*** MATERIAL FOR THIS TASK Section Begins ***
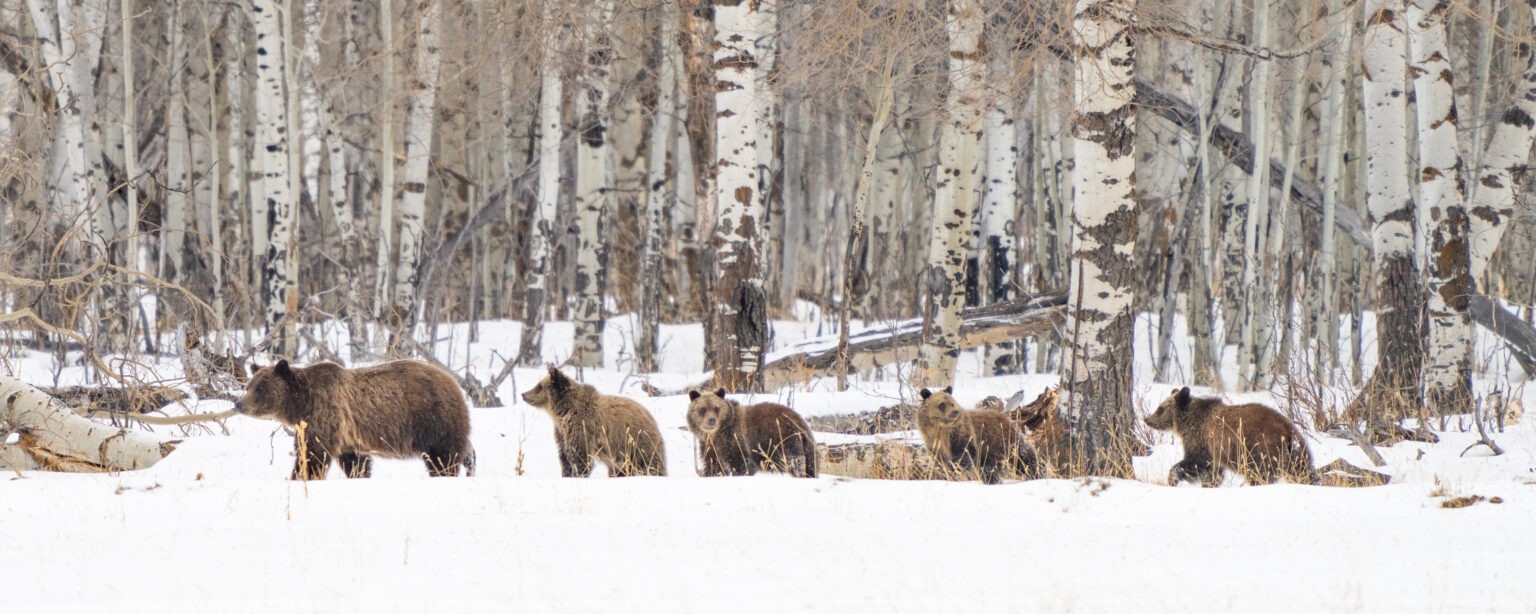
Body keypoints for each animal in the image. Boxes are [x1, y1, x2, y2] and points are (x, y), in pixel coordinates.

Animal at [234, 359, 475, 480]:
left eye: (260, 388)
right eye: (249, 386)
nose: (238, 404)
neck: (300, 404)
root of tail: (452, 380)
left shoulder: (324, 416)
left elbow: (312, 455)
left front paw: (301, 476)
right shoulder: (346, 436)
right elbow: (355, 463)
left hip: (433, 418)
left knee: (443, 456)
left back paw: (445, 474)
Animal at [520, 366, 667, 477]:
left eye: (539, 386)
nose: (523, 394)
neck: (562, 412)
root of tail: (651, 418)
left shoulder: (581, 428)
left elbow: (579, 457)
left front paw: (578, 474)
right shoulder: (561, 432)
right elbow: (564, 456)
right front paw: (566, 473)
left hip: (637, 443)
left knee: (651, 465)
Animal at [685, 389, 818, 478]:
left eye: (716, 408)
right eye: (703, 409)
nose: (711, 420)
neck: (716, 434)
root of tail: (800, 420)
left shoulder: (736, 440)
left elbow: (741, 463)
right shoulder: (710, 447)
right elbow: (713, 465)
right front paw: (712, 474)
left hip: (785, 439)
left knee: (793, 461)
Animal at [1144, 387, 1318, 486]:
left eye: (1160, 408)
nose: (1147, 419)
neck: (1186, 421)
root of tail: (1287, 429)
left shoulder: (1202, 440)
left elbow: (1194, 463)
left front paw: (1173, 477)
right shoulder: (1214, 451)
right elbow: (1213, 472)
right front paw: (1210, 484)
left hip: (1260, 449)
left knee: (1260, 473)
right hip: (1297, 452)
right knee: (1303, 470)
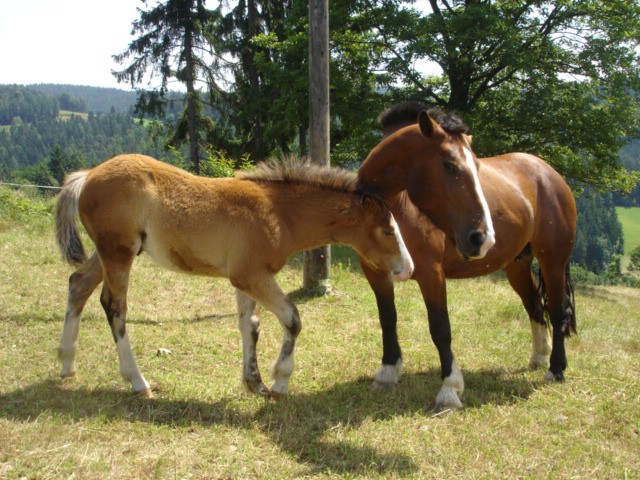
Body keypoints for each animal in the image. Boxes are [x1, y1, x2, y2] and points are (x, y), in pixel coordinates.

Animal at [56, 154, 416, 398]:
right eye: (387, 231)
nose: (408, 269)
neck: (280, 214)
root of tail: (88, 175)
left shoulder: (243, 279)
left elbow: (250, 326)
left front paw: (254, 382)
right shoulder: (252, 275)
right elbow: (292, 318)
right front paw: (280, 381)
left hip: (109, 252)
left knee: (78, 285)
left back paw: (66, 364)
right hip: (118, 252)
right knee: (114, 306)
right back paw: (137, 381)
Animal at [358, 105, 576, 412]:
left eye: (478, 166)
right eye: (449, 165)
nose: (482, 238)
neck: (397, 207)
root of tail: (548, 173)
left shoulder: (431, 273)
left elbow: (440, 328)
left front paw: (449, 390)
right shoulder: (375, 273)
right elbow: (387, 318)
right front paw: (387, 373)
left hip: (553, 261)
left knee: (556, 311)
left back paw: (555, 369)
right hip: (517, 265)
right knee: (534, 304)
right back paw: (539, 356)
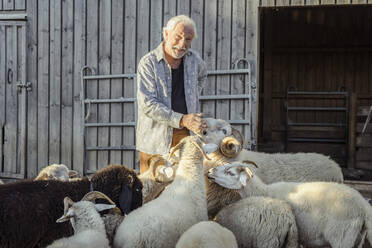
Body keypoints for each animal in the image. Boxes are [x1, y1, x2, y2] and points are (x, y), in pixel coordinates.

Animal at [208, 162, 372, 247]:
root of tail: (363, 206)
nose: (209, 171)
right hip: (357, 237)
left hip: (342, 237)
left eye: (230, 172)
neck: (263, 191)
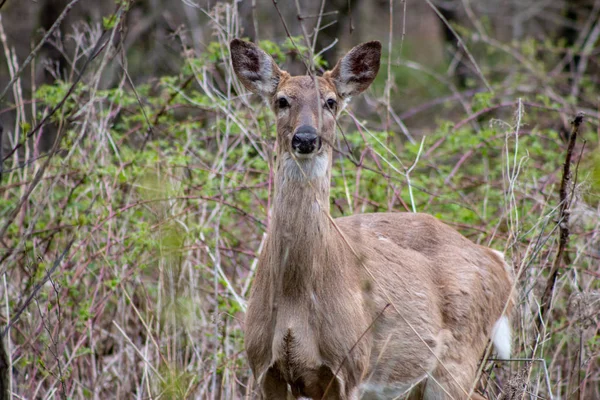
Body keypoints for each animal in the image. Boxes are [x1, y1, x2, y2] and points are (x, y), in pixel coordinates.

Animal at [232, 38, 512, 400]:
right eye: (281, 100)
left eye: (331, 102)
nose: (306, 138)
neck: (294, 300)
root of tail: (499, 260)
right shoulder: (264, 368)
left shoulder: (350, 367)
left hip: (458, 360)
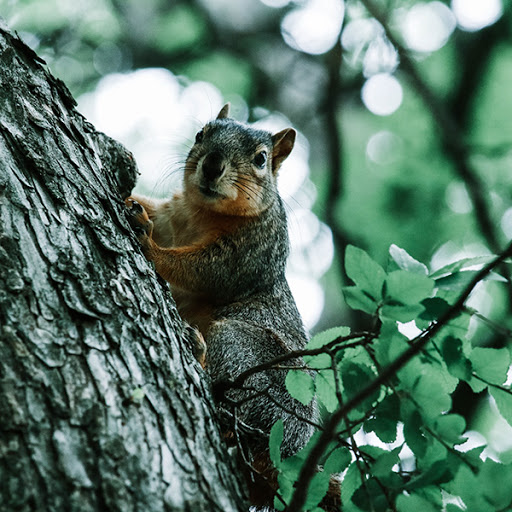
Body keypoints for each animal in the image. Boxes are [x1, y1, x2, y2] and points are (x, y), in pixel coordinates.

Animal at [125, 106, 322, 510]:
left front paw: (151, 248)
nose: (213, 164)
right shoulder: (171, 218)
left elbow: (201, 270)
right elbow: (155, 214)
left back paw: (198, 351)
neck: (202, 212)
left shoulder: (246, 253)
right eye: (201, 134)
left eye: (261, 159)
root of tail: (284, 456)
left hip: (245, 356)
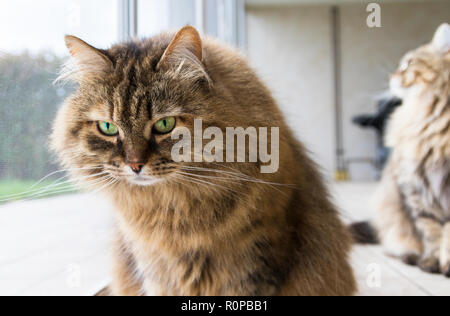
*** MATERIAL FOR THIS TASK Section Ends ***
TASK:
May I have only the lines from the start of the data through the line containing "left front paw: (578, 474)", both included, reproduced exactly and without the pictures?

FINAL ANSWER:
Body keypoints for each animal in the image. Boxes are [x1, y1, x2, y2] and points are (x, y), in pixel coordinates.

Animal at [234, 359, 475, 480]:
left eye: (260, 388)
right eye: (249, 386)
nose: (238, 404)
neck: (300, 404)
root of tail: (452, 380)
left shoulder: (324, 416)
left elbow: (312, 455)
left front paw: (301, 476)
right shoulder: (346, 436)
right elbow: (355, 463)
left hip: (433, 418)
left knee: (443, 456)
left back paw: (445, 474)
Animal at [520, 366, 667, 477]:
left eye: (539, 386)
nose: (523, 394)
neck: (562, 412)
root of tail: (651, 418)
left shoulder: (581, 428)
left elbow: (579, 457)
left front paw: (578, 474)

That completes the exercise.